The DBSCAN algorithm, as discussed in the previous section, focuses on the Euclidean distance between the observations to calculate the density and cluster the observations based on this density. The models in each edge device are assigned a particular learning rate and batch size for training. These two hyperparameters serve as the primary two dimensions for each observation for the process of clustering. The DBSCAN algorithm takes two main parameters for clustering a set of observations: $ϵ$ and Min Samples. We note that $ϵ$ is the maximum Euclidean distance for an observation from the closest point in the cluster in question. The Min Samples parameter is the least number of observations possible in the clustering algorithm. Thus, the tuning and selection of these parameters become essential to obtain proper and efficient results.
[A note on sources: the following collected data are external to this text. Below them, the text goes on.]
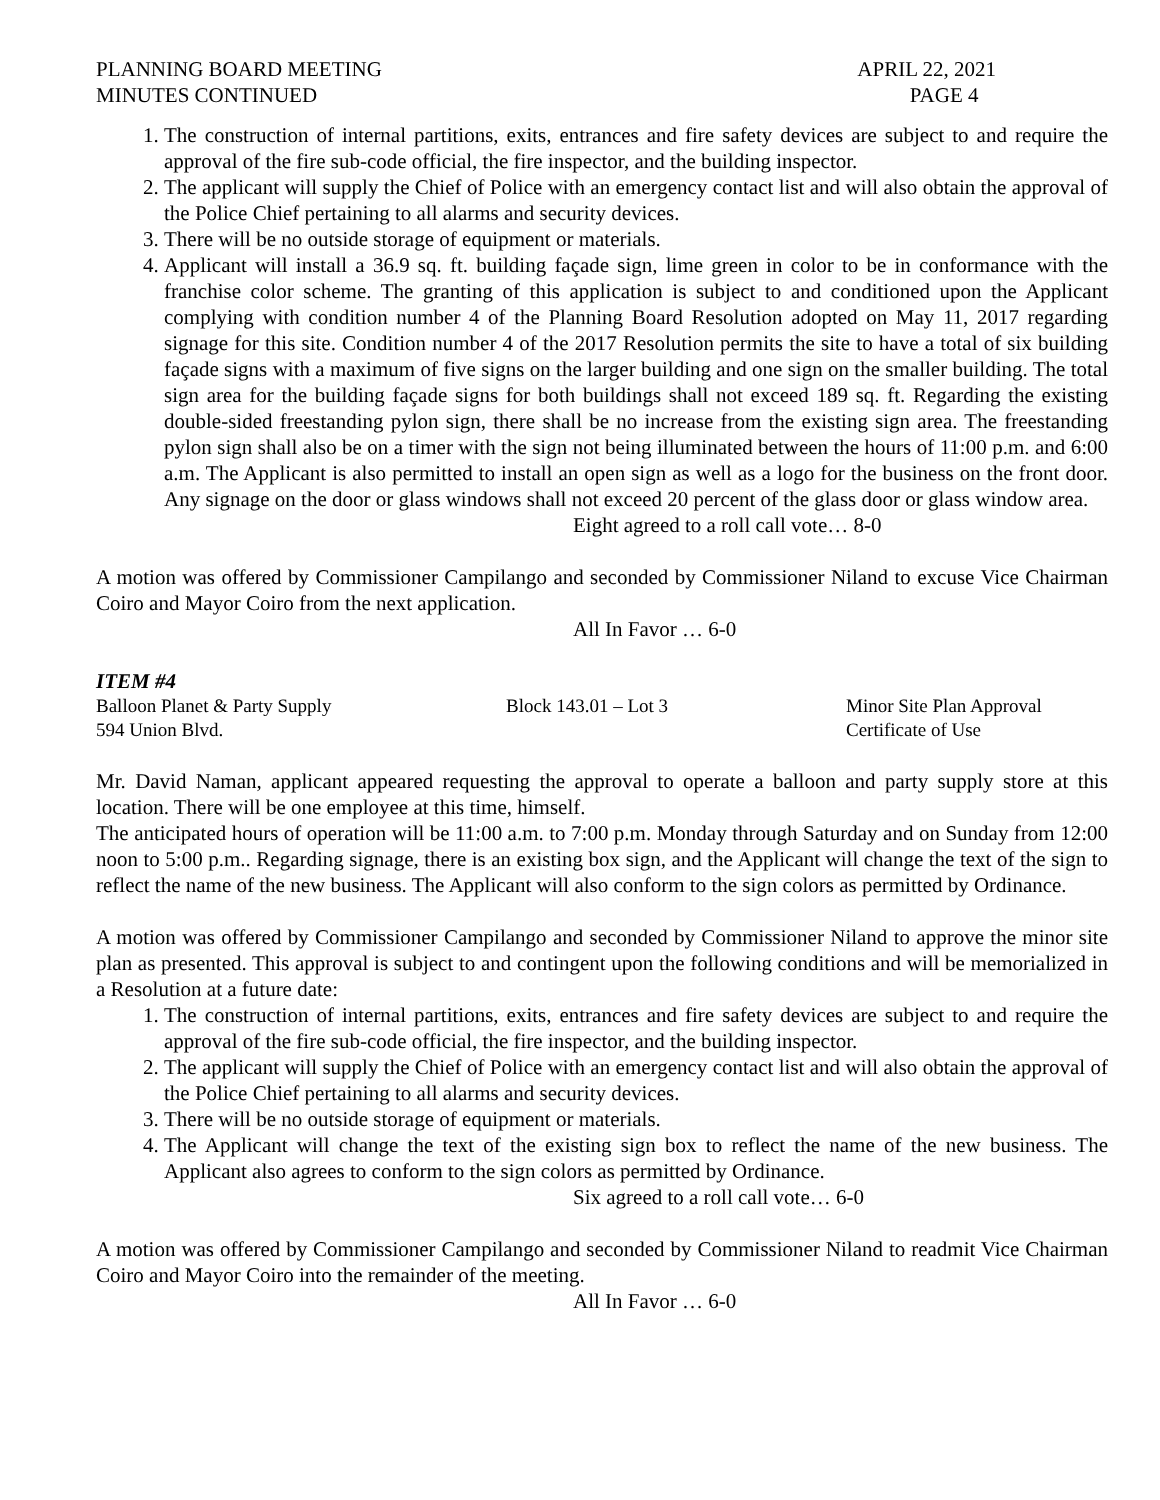PLANNING BOARD MEETING
MINUTES CONTINUED
APRIL 22, 2021
PAGE 4
1. The construction of internal partitions, exits, entrances and fire safety devices are subject to and require the approval of the fire sub-code official, the fire inspector, and the building inspector.
2. The applicant will supply the Chief of Police with an emergency contact list and will also obtain the approval of the Police Chief pertaining to all alarms and security devices.
3. There will be no outside storage of equipment or materials.
4. Applicant will install a 36.9 sq. ft. building façade sign, lime green in color to be in conformance with the franchise color scheme. The granting of this application is subject to and conditioned upon the Applicant complying with condition number 4 of the Planning Board Resolution adopted on May 11, 2017 regarding signage for this site. Condition number 4 of the 2017 Resolution permits the site to have a total of six building façade signs with a maximum of five signs on the larger building and one sign on the smaller building. The total sign area for the building façade signs for both buildings shall not exceed 189 sq. ft. Regarding the existing double-sided freestanding pylon sign, there shall be no increase from the existing sign area. The freestanding pylon sign shall also be on a timer with the sign not being illuminated between the hours of 11:00 p.m. and 6:00 a.m. The Applicant is also permitted to install an open sign as well as a logo for the business on the front door. Any signage on the door or glass windows shall not exceed 20 percent of the glass door or glass window area.
Eight agreed to a roll call vote… 8-0
A motion was offered by Commissioner Campilango and seconded by Commissioner Niland to excuse Vice Chairman Coiro and Mayor Coiro from the next application.
All In Favor … 6-0
ITEM #4
Balloon Planet & Party Supply
Block 143.01 – Lot 3
Minor Site Plan Approval
594 Union Blvd.
Certificate of Use
Mr. David Naman, applicant appeared requesting the approval to operate a balloon and party supply store at this location. There will be one employee at this time, himself.
The anticipated hours of operation will be 11:00 a.m. to 7:00 p.m. Monday through Saturday and on Sunday from 12:00 noon to 5:00 p.m.. Regarding signage, there is an existing box sign, and the Applicant will change the text of the sign to reflect the name of the new business. The Applicant will also conform to the sign colors as permitted by Ordinance.
A motion was offered by Commissioner Campilango and seconded by Commissioner Niland to approve the minor site plan as presented. This approval is subject to and contingent upon the following conditions and will be memorialized in a Resolution at a future date:
1. The construction of internal partitions, exits, entrances and fire safety devices are subject to and require the approval of the fire sub-code official, the fire inspector, and the building inspector.
2. The applicant will supply the Chief of Police with an emergency contact list and will also obtain the approval of the Police Chief pertaining to all alarms and security devices.
3. There will be no outside storage of equipment or materials.
4. The Applicant will change the text of the existing sign box to reflect the name of the new business. The Applicant also agrees to conform to the sign colors as permitted by Ordinance.
Six agreed to a roll call vote… 6-0
A motion was offered by Commissioner Campilango and seconded by Commissioner Niland to readmit Vice Chairman Coiro and Mayor Coiro into the remainder of the meeting.
All In Favor … 6-0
Table 2 summarizes the conditions tested for the quality and effectiveness of clustering with the said parameters. For each value of $ϵ$ , two values of Min Samples are tested to validate the clustering effectiveness and detecting outliers in the data. For the $ϵ$ values 0.2 and 0.175, the number of clusters for both 1 and 2 Min Samples stay constant at 7. This constant value for the generated number of clusters for both the Min Samples indicates that there are no outliers in the data, and each observation in the cluster holds a strong relationship with each other. Since the number of clusters for both the epsilon values are the same, it is evident that the clusters are locally isolated. For the $ϵ$ values 0.150 and 0.100, the number of clusters changes drastically indicating weak clustering among the observations. The change in number of clusters for different Min Samples is proof that there are outliers in the data which can cause issues while performing the genetic optimization due to the lack of population. The parameters can therefore be safely assigned either of the four combinations to obtain 7 distinct clusters, as shown in Figure 2. The number of observations in each cluster is plotted in Figure 3.

Table 2

DBSCAN clustering parameters and outcomes.

$ϵ$	Min samples	Number of clusters
0.200	1	7
0.200	2	7

0.175	1	7
0.175	2	7

0.150	1	8
0.150	2	7

0.100	1	15
0.100	2	18

[figure omitted; refer to PDF][figure omitted; refer to PDF]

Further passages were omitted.